On pourrait cependant commencer par dire qu’il est peu de questions moins proustiennes que celle-là. Sainte-Beuve se demanderait ce que sa judéité dit de Proust, mais Proust, lui, n’a-t-il pas justement écrit, contre le critique du XIXe siècle, « qu’un livre est le produit d’un autre moi que celui que nous manifestons dans nos habitudes, dans la société, dans nos vices » et qu’il n’entretient aucun rapport authentique avec ce que l’on pense, comme être social, de la religion, de la politique ou même de l’amour ? Une autre manière de répondre, ou de jouer avec cette question, serait alors de dire que, s’il était possible de lire Proust comme écrivain juif, cela dirait beaucoup de la judéité, voire du judaïsme, et que, pour cette raison, cette question importe donc grandement. De savoir que l’auteur du Procès était un Juif tenté par la mystique, cela change quelque chose à mon judaïsme. C’est ainsi, en tout cas, qu’il faut interpréter l’effort des écrivains et critiques mentionnés par Compagnon. Proust leur fut juif parce que, juif, il disait quelque chose de ce qu’ils étaient eux-mêmes.

Proust talmudiste ?

La judéité de Proust, comme fait « social », n’éclaire peut-être en rien la Recherche, du moins aux yeux d’un proustien pur. On s’accorde en revanche à dire qu’elle pourrait révéler à n’importe qui d’intéressé par le judaïsme quelque chose de ce qu’est celui-ci, de même que sa francité dira quelque chose de la France.

Compagnon cite en l’espèce, un écrivain, non pas juif mais « philosémite », Denis Saurat, auteur d’ouvrages divers sur la littérature anglaise, sur Milton et sur Blake principalement, mais aussi sur l’occultisme.

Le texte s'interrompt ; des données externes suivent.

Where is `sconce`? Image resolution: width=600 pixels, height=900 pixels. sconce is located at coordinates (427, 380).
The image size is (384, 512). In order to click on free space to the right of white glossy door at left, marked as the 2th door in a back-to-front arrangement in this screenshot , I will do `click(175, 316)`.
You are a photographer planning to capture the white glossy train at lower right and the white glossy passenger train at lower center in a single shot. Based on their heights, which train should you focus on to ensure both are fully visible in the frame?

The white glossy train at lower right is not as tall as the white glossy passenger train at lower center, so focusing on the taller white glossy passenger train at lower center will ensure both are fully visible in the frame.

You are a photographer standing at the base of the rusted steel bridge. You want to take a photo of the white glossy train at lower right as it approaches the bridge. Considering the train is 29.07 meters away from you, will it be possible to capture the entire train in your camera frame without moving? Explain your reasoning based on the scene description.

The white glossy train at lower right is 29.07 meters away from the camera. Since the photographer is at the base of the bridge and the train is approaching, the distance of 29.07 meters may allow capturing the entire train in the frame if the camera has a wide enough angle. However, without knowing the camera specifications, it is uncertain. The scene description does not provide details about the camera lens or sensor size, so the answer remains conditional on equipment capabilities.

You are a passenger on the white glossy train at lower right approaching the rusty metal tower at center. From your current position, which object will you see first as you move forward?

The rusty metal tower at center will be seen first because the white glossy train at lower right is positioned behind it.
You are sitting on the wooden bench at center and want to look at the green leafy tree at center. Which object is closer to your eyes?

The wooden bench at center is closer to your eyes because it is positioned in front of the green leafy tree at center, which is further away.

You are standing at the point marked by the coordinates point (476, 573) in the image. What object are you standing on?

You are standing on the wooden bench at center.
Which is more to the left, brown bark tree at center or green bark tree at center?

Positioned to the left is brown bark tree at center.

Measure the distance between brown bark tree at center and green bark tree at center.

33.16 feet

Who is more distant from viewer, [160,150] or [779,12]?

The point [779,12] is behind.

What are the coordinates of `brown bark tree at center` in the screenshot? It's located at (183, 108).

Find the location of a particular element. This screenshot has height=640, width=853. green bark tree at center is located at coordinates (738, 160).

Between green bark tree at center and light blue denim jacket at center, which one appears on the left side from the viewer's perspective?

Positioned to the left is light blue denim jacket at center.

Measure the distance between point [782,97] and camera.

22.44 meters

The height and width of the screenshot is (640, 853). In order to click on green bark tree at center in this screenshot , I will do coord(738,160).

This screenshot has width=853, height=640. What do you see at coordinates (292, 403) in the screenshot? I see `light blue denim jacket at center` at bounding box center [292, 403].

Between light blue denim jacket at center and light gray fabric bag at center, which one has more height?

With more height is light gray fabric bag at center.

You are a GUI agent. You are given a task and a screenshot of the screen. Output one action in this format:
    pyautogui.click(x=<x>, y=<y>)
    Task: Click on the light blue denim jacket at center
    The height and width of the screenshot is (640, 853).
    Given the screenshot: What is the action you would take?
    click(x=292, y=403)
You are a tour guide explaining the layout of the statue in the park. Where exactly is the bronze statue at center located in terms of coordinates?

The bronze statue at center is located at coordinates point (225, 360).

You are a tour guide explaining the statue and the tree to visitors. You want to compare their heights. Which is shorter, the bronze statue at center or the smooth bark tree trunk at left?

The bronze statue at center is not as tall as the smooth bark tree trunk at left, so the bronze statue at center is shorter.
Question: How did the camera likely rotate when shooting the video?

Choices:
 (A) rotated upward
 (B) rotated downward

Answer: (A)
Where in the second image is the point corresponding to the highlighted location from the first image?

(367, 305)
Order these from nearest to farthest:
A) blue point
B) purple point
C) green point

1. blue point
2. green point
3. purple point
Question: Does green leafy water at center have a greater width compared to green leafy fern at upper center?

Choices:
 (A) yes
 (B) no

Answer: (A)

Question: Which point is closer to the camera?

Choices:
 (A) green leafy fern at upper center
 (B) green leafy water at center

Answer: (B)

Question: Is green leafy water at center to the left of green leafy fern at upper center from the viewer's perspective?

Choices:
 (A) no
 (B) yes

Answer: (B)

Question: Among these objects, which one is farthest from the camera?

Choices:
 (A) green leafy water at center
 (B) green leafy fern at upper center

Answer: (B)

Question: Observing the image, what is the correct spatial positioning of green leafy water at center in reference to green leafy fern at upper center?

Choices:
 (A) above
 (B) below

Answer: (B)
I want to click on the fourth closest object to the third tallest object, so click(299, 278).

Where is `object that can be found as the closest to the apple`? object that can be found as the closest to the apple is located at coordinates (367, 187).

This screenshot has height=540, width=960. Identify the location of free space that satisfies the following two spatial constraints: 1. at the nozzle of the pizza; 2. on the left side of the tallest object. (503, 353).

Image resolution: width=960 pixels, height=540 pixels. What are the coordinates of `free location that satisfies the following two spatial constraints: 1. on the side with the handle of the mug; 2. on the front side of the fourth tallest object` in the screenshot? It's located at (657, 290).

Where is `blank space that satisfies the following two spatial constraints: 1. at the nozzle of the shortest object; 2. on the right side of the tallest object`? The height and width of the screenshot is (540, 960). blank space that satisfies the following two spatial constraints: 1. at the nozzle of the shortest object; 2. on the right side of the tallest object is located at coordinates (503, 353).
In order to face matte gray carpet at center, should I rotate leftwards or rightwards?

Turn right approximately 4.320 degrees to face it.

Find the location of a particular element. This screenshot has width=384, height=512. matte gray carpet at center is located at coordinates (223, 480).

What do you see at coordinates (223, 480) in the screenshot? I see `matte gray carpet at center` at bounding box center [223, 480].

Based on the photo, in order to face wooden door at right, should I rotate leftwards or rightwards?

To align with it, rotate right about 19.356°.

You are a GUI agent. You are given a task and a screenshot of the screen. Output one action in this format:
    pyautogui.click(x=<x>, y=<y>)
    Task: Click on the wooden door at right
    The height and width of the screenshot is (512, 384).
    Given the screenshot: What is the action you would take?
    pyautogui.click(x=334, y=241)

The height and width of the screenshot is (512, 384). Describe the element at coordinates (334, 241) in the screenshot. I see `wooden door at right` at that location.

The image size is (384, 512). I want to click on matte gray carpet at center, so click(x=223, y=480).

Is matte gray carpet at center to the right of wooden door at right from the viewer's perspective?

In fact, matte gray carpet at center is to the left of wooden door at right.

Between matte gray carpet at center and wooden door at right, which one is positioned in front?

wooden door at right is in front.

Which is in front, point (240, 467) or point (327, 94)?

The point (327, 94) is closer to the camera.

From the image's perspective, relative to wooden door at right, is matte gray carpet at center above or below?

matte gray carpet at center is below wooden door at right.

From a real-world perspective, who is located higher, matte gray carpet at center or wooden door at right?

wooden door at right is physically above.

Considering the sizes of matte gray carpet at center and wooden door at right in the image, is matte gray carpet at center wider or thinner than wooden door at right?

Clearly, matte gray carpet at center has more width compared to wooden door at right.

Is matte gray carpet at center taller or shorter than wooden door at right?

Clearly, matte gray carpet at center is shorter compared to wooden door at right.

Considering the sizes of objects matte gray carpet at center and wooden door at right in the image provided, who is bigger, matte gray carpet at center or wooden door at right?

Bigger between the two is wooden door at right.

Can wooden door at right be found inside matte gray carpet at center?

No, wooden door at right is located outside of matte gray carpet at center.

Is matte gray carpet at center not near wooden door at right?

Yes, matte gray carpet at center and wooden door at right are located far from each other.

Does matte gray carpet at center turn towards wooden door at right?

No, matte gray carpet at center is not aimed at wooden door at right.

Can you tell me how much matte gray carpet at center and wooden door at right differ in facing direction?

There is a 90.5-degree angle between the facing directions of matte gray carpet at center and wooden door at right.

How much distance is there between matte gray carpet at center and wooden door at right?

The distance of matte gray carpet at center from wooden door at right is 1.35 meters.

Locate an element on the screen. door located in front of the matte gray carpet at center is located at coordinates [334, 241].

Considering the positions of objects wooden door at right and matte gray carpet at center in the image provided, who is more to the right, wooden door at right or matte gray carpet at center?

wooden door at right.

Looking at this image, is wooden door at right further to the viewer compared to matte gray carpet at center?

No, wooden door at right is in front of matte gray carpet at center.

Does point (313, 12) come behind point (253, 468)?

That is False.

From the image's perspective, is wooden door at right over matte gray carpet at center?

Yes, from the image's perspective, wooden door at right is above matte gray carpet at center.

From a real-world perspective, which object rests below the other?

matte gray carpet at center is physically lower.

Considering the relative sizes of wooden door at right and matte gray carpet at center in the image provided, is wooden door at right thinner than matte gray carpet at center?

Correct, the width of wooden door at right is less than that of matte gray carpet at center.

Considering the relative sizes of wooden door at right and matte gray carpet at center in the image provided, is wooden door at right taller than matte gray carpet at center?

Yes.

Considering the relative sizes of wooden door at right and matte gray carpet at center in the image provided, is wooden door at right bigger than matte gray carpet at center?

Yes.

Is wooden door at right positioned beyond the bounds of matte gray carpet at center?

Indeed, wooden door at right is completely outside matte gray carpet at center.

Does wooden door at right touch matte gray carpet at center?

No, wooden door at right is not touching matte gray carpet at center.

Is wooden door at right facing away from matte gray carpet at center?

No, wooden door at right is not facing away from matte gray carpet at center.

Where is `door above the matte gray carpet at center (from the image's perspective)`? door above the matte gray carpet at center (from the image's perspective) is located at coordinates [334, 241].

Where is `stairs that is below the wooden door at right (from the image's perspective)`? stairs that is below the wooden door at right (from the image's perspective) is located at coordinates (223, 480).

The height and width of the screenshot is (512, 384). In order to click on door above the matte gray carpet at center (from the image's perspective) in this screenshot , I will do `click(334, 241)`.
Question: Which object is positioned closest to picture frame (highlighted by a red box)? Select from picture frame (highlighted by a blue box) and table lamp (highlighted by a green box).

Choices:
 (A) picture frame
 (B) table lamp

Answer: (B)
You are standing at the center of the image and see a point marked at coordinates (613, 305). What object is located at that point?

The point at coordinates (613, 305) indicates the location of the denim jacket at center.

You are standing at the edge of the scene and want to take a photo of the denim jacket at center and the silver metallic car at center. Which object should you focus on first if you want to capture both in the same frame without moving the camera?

Il publie un article sur Proust en 1925 dans Les Marges, dont on trouve la même année de larges extraits repris dans La Revue juive. Saurat y affirme, en bonne part, que le style de Proust est celui des commentaires rabbiniques :

« Le style ainsi défini n’est pas français de formation. Phrases longues, compliquées, surchargées d’incidentes, aboutissant à de petites trouvailles précieuses, désarticulées, avec des échappées sur d’autres sujets. Une espèce de langue étrangère, en vérité. Qui ne voit que ce style a été inventé, vers l’ère chrétienne, par les Juifs de Babylone et de Jérusalem, pour commenter les livres sacrés. Phrases longues de commentaires, compliquées parce qu’un gloseur considère tous les sens possibles du texte, surchargées d’incidentes rendues nécessaires par cela même, aboutissant à de petites trouvailles précieuses, car le but du commentaire est précisément de mettre en évidence les à-côtés du sens, plus importants souvent que le sens immédiat, désarticulées afin de poursuivre en même temps toutes les ramifications d’une idée, permettant les échappées qui sont des références constamment voulues à d’autres textes, à d’autres faits confirmateurs. Léon Pierre-Quint, en définissant le style de Proust, a défini le style du Talmud et du Zohar. Les phrases brèves et légères sont aussi dans ces commentaires ; car si l’on regarde le passage entier, les phrases courtes ne sont que des fragments séparés d’une période enchevêtrée. C’est la pensée elle-même qui prend ces formes, les formes inévitables du commentaire : ajoutez-y les répétitions et le manque apparent de plan immédiat. »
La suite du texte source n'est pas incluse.